É o que posso dizer sobre Wigan. Tenho muitas outras páginas do mesmo tipo. Eis aqui uma de Sheffield — um espécime típico das dezenas de milhares de casas geminadas pelos fundos:
Casa na rua Thomas. Geminada pelos fundos. Dois em cima, um embaixo (isto é, casa de três andares com um cômodo em cada andar). Com porão. Sala de estar com 3 X 4 m, quartos em cima correspondentes. Pia na sala. O andar superior não tem porta, dá para a escada aberta. Paredes da sala meio úmidas; paredes dos quartos caindo aos pedaços, com umidade escorrendo por todos os lados. Casa tão escura que é preciso haver uma luz acesa o dia todo. Eletricidade foi avaliada em 6 pence por dia (provavelmente um exagero). Família com seis pessoas, pais e quatro filhos. Marido (recebe pensão do PAC) é tuberculoso. Uma criança no hospital, as outras parecem saudáveis. Moram na casa há sete anos. Gostariam de se mudar mas não há outra casa disponível. Aluguel: 6 xelins e 6 pence, taxas incluídas.

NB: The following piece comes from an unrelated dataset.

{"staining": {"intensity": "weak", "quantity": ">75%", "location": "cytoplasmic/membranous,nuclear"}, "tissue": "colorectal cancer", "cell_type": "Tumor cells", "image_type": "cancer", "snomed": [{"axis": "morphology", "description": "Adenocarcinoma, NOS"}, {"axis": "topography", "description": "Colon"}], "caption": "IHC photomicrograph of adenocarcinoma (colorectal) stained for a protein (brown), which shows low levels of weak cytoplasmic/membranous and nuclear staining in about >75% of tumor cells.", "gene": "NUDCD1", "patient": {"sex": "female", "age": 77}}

Eis aqui uma ou duas de Barnsley:
1. Casa na rua Wortley. Dois em cima, um embaixo. Sala com 3 X 3,50 m. Pia e caldeirão na sala, carvão debaixo da escada. Pia muito gasta, sempre transbordando. Paredes nada sólidas. Iluminação a gás, funciona com moedas de 1 pêni. Casa muito escura, custo da iluminação avaliado em 4 pence por dia. Os quartos de cima são, na verdade, um quarto grande dividido em dois. Paredes em péssimo estado — a do quarto traseiro rachada de cima a baixo. Batentes das janelas caindo aos pedaços, remendados com fragmentos de madeira. A chuva entra por vários lugares. O esgoto passa debaixo da casa e cheira mal no verão, mas na prefeitura “eles diz que num pode fazê nada”. Seis pessoas na casa, dois adultos e quatro filhos, o mais velho com quinze anos. O penúltimo no hospital — suspeita de tuberculose. Casa infestada de percevejos. Aluguel 5 xelins e 3 pence, incluindo taxas. 2. Casa na rua Peel. Geminada pelos fundos. Dois em cima, dois embaixo e um
porão grande. Sala com 3 m de lado, com pia e caldeirão para lavar roupas. O outro aposento no andar térreo é do mesmo tamanho, provavelmente destinado a ser uma sala de estar, mas usado como quarto de dormir. Quartos de cima do mesmo tamanho dos de baixo. Sala muito escura. Luz a gás, avaliada em 4½ pence por dia. Distância até os banheiros: 65 metros. Quatro camas para oito pessoas — os pais, já idosos, duas moças adultas (a mais velha com 27 anos), um rapaz e três crianças. Os pais dormem numa cama, o filho mais velho na outra, e as restantes cinco pessoas dividem as outras duas. Percevejos por todo lado: “No calor fica pió”. Miséria e sujeira indescritíveis no quarto de baixo, e o cheiro que vem de cima é quase insuportável. Aluguel 5 xelins e 7½ pence, incluindo taxas. 3. Casa em Mapplewell (cidadezinha mineradora perto de Barnsley). Dois em cima, um embaixo. Sala 3,50 X 4 m. Pia na sala. Reboco das paredes rachando e caindo. O forno não tem grelha. Há um leve vazamento de gás. Quartos de cima com 2,40 X 3 m cada um. Quatro camas (para seis pessoas, todos adultos), “só que uma cama num dá pra nóis usar”, suponho que por falta de colchão e roupas de cama. O quarto perto da escada não tem porta e a escada não tem corrimão, de modo que quando você levanta da cama seus pés balançam no vácuo e você pode cair três metros e se esborrachar no chão de pedra. O piso está tão podre que se enxerga o aposento de baixo pelos buracos. Há percevejos, mas “nóis mata eles com inseticida pra carneiro”. Todas as ruas que passam por essas casinhas são um lamaçal e, pelo que me disseram, quase intransponíveis no inverno. Os banheiros de pedra, no fundo dos pátios, estão meio arruinados. Os inquilinos já moram nesta casa há 22 anos. Estão devendo 11 libras de aluguel e vêm pagando 1 xelim por semana a mais para saldar essa dívida. Agora o senhorio não quer mais aceitar o arranjo e já entrou com pedido de despejo. Aluguel 5 xelins, incluindo taxas.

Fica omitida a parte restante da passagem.